On Thu, 27 Jan 2022 21:21:00 +0000,
Bjorn Helgaas <helgaas@kernel.org> wrote:
> 
> [+cc Srikanth, Pratyush, Thomas, Pali, Ryder, Jianjun]
> 
> On Wed, Jan 26, 2022 at 11:37:58AM +0800, qizhong.cheng wrote:
> > On Tue, 2022-01-25 at 17:21 +0000, Marc Zyngier wrote:
> > > On 2022-01-25 16:57, Bjorn Helgaas wrote:
> > > > On Sun, Jan 23, 2022 at 11:33:06AM +0800, qizhong cheng wrote:
> > > > > As an edge-triggered interrupts, its interrupt status should
> > > > > be cleared before dispatch to the handler of device.
> > > > 
> > > > I'm not an IRQ expert, but the reasoning that "we should clear
> > > > the MSI interrupt status before dispatching the handler because
> > > > MSI is an edge-triggered interrupt" doesn't seem completely
> > > > convincing because your code will now look like this:
> > > > 
> > > >   /* Clear the INTx */
> > > >   writel(1 << bit, port->base + PCIE_INT_STATUS);
> > > >   generic_handle_domain_irq(port->irq_domain, bit - INTX_SHIFT);
> > > >   ...
> > > > 
> > > >   /* Clear MSI interrupt status */
> > > >   writel(MSI_STATUS, port->base + PCIE_INT_STATUS);
> > > >   generic_handle_domain_irq(port->inner_domain, bit);
> > > > 
> > > > You clear interrupt status before dispatching the handler for
> > > > *both* level-triggered INTx interrupts and edge-triggered MSI
> > > > interrupts.
> > > > 
> > > > So it doesn't seem that simply being edge-triggered is the
> > > > critical factor here.
> > > 
> > > This is the usual problem with these half-baked implementations.
> > > The signalling to the primary interrupt controller is level, as
> > > they take a multitude of input and (crucially) latch the MSI
> > > edges.

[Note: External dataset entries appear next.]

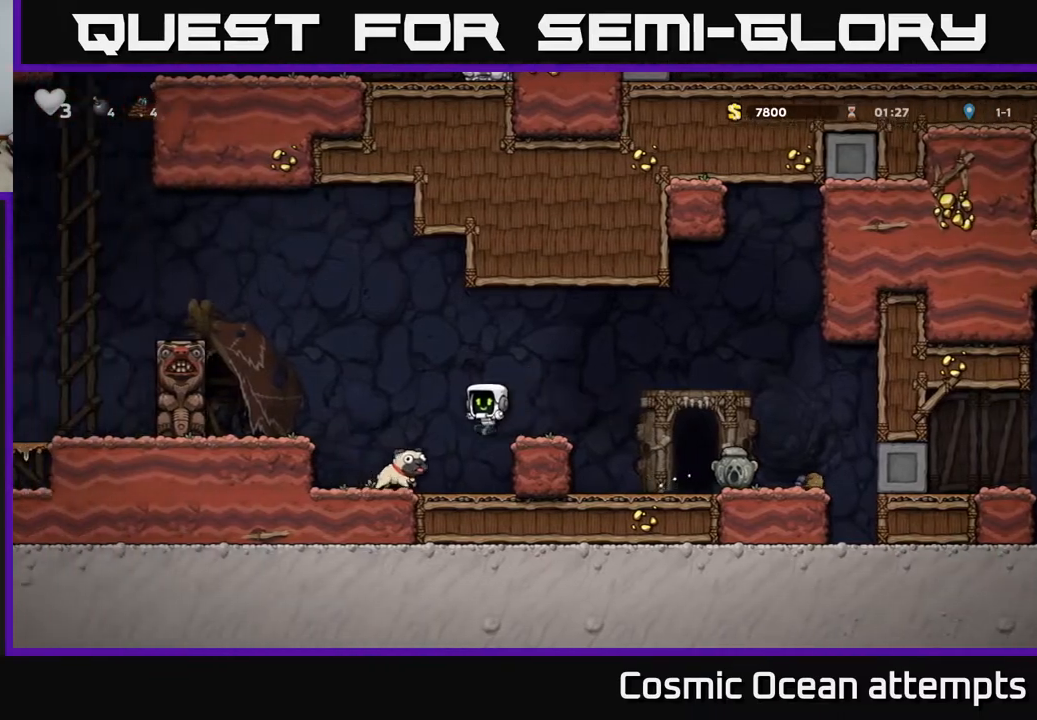
{"buttons": ["A", "DPAD_RIGHT"], "left_stick": "center", "right_stick": "center", "events": [[33, "DPAD_DOWN", "down"], [33, "DPAD_LEFT", "up"], [217, "X", "down"], [233, "DPAD_DOWN", "up"], [233, "DPAD_RIGHT", "down"], [267, "A", "down"], [300, "X", "up"]]}
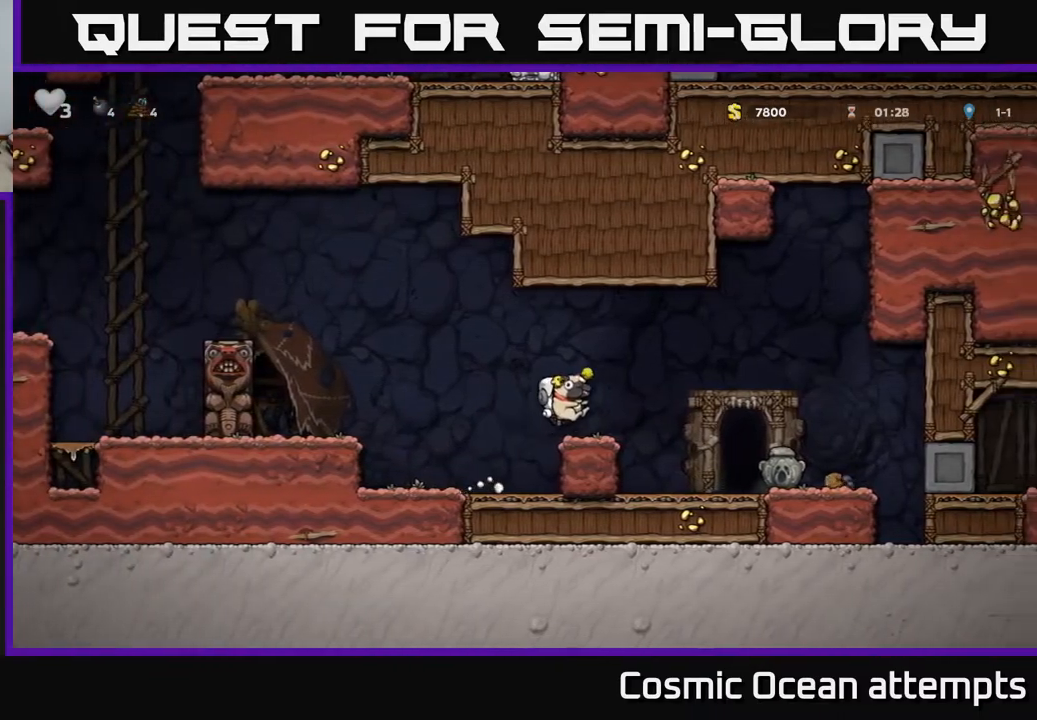
{"buttons": ["A", "DPAD_RIGHT"], "left_stick": "center", "right_stick": "center", "events": [[133, "A", "up"], [450, "A", "down"]]}
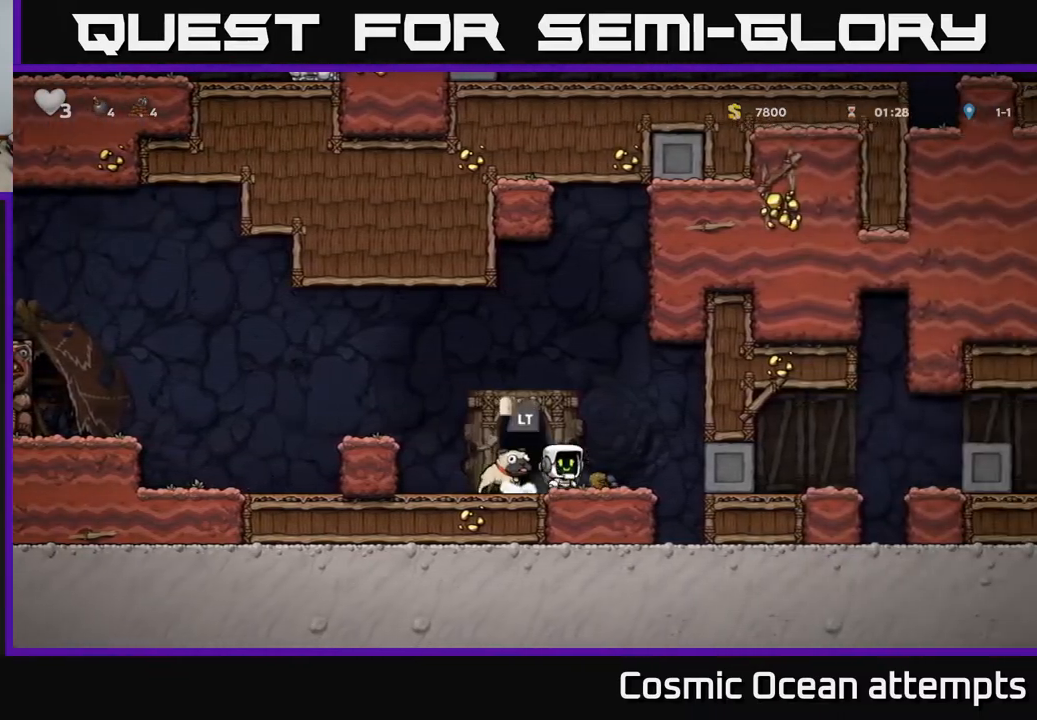
{"buttons": [], "left_stick": "center", "right_stick": "center", "events": [[233, "A", "up"], [417, "DPAD_RIGHT", "up"]]}
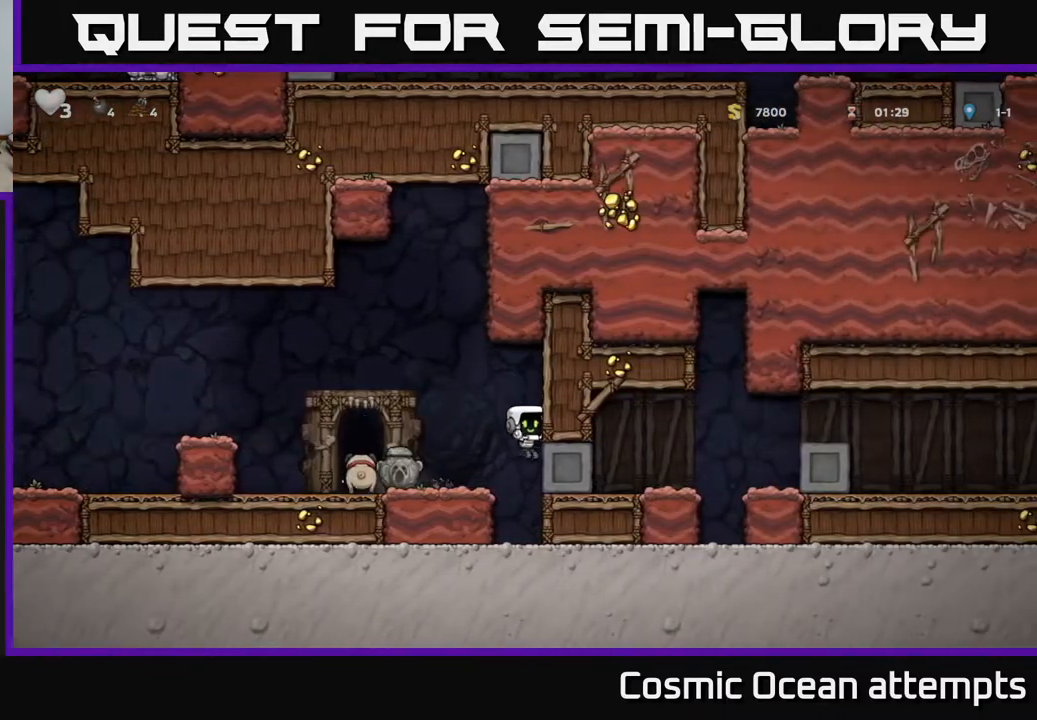
{"buttons": [], "left_stick": "center", "right_stick": "center", "events": [[383, "DPAD_LEFT", "down"], [500, "DPAD_LEFT", "up"]]}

Effectively, this is an edge-to-level converter, with all
> > > the problems that this creates.
> > > 
> > > By clearing the status *after* the handling, you lose edges that
> > > have been received and coalesced after the read of the status
> > > register. By clearing it *before*, you are acknowledging the
> > > interrupts early, and allowing them to be coalesced independently
> > > of the ones that have been received earlier.
> > > 
> > > This is however mostly an educated guess. Someone with access to
> > > the TRM should verify this.
> > 
> > Yes, as Maz said, we save the edge-interrupt status so that it
> > becomes a level-interrupt. This is similar to an edge-to-level
> > converter, so we need to clear it *before*. We found this problem
> > through a lot of experiments and tested this patch.
> 
> I thought there might be other host controllers with similar design,
> so I looked at all the other drivers and tried to figure out whether
> any others had similar problems.
> 
> The ones below look suspicious to me because they all clear some sort
> of status register *after* handling an MSI.  Can you guys take a look
> and make sure they are working correctly?
> 
>   keembay_pcie_msi_irq_handler
>     status = readl(pcie->apb_base + PCIE_REGS_INTERRUPT_STATUS)
>     if (status & MSI_CTRL_INT)
>       dw_handle_msi_irq
> 	generic_handle_domain_irq
>       writel(status, pcie->apb_base + PCIE_REGS_INTERRUPT_STATUS)
> 
>   spear13xx_pcie_irq_handler
>     status = readl(&app_reg->int_sts)
>     if (status & MSI_CTRL_INT)
>       dw_handle_msi_irq
> 	generic_handle_domain_irq
>     writel(status, &app_reg->int_clr)

I think these two are fine.

The top level interrupt is only a level signal that the is something
to process. The only thing that is unclear is what the effect of
writing to that status register if MSIs are pending at that point. A
sane implementation would just ignore the write.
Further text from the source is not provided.